Он усиленно ворочал мозгами, прикидывая, что лучше: одна или четыре, и не лучше ли отказаться сразу от всех. Впрочем, вряд ли ему удастся хоть от чего-нибудь отказаться здесь! Хитрый и уклончивый Жрец опять забубнит, что он будет повелевать и швыряться молниями после Воссоединения. Пожалуй, четыре лучше, чем одна, ибо число это сулит некоторый выбор.
— Что ж, я согласен! — воскликнул Конан. — Конечно, если богини эти не стары и не уродливы. И если меня не будут больше переодевать, мыть и обрызгивать благовониями.
— Разве богини могут быть уродливыми? — укоризненно спросил Жрец. — Они прекрасны! Они вполне достойны тебя, достойны своего божественного супруга. Переодеваться и мыться не надо. Процедура будет очень короткой. Красивейшие и достойнейшие дочери моего народа сгорают от нетерпения, ожидая тебя.
Он негромко хлопнул в ладоши, и тут же, раздвинув тяжелые портьеры, из соседних покоев вышли четыре девушки. Все они были одеты одинаково: в длинные, ниспадающие до пят балахоны из легкой ткани. В отличие от Конана, цвет их был не белый, но светло-голубой. На груди у каждой было тоже вышито золотое солнце с лучами-руками, но меньшего размера. Цвет камней и форма украшений были разными, видимо, чтобы богини хоть как-то отличались друг от друга.
Конан внимательно рассмотрел каждую. Все они были типичными дочерьми Турана — сухощавые, смуглые, с очень черными бровями и волосами цвета воронова крыла, с удлиненным разрезом темных глаз. Самой старшей было лет двадцать пять. В волосах ее прозрачными каплями солнечного заката горели розовые рубины. Высокая грудь вздымалась взволнованно, полные яркие губы подрагивали от робости и радостного нетерпения. Девушка рядом с ней казалась совсем ребенком, не больше пятнадцати лет. Тоненькая, как юное деревце, она переступала с ноги на ногу и часто-часто моргала. Мохнатые ресницы трепетали, как маленькие опахала.
Среди ее украшений преобладали беспечно-голубые аквамарины. Третья невеста, украсившая себя жемчугами, чем-то неуловимым напомнила Конану Рыжую Карелу. То ли улыбкой своей — насмешливой и немного дерзкой, то ли разрезом раскосых глаз с прыгающими в них озорными искрами.
Наконец, последняя отличалась несколько тяжеловесной, чрезмерно правильной, словно выверенной по линейке, красотой. Алмазы оттеняли совершенство этой красоты, но не могли смягчить горделиво-угрюмого выражения лица с поджатыми губами и насупленными бровями.

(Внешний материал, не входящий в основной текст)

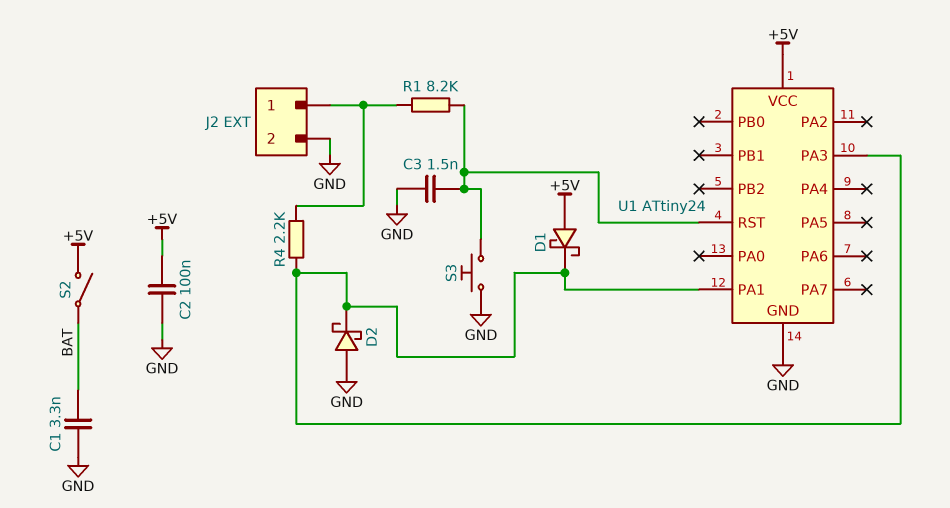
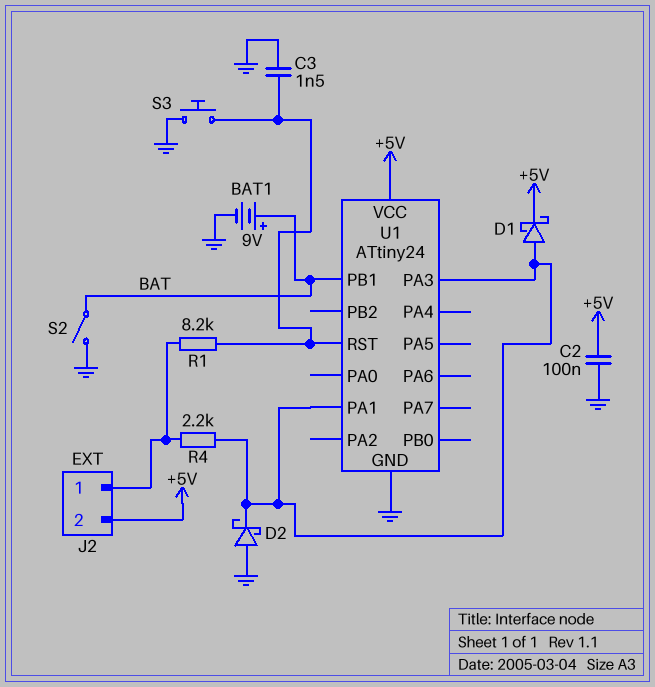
BAT1: none -> 9V (plus BAT, minus GND)
C1: 3.3nF (BAT, GND) -> none
D1: schottky (A +5V, K U1/PA1) -> schottky (A U1/PA1, K +5V)
J2 pin 2: GND -> +5V
S2: switch (+5V, BAT) -> switch (BAT, GND)
U1 pin PB1: none -> BAT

— Ты был прав, Великий Жрец, все они хороши собой и достойны стать богинями! — заключил Конан, удовлетворившись разглядыванием. — Жаль только, что на них такие же нелепые одеяния, что и на мне. Не могли бы они переодеться во что-нибудь более веселое?
— К сожалению, нет, — ответил Архидалл. — Это священная одежда, и, став богинями, они не могут сменить ее ни на какую другую.
По знаку Жреца Конан поднялся с ковра и остановился напротив четырех девушек. Архидалл соединил его руку с ладонью крайней из них и с торжественным пафосом произнес:
— Юный и Вечный Бог берет в жены прекрасную Сульфиду и нарекает ее своей возлюбленной богиней.
То же самое он проделал с остальными тремя девушками, изменяя лишь имя новобрачной. Процедура и впрямь не отличалась особой сложностью и многословием. Конан мельком подумал, что даже в варварских странах, вроде его родной Киммерии, сочетающиеся браком уделяют этому больше времени и обставляют с большей торжественностью.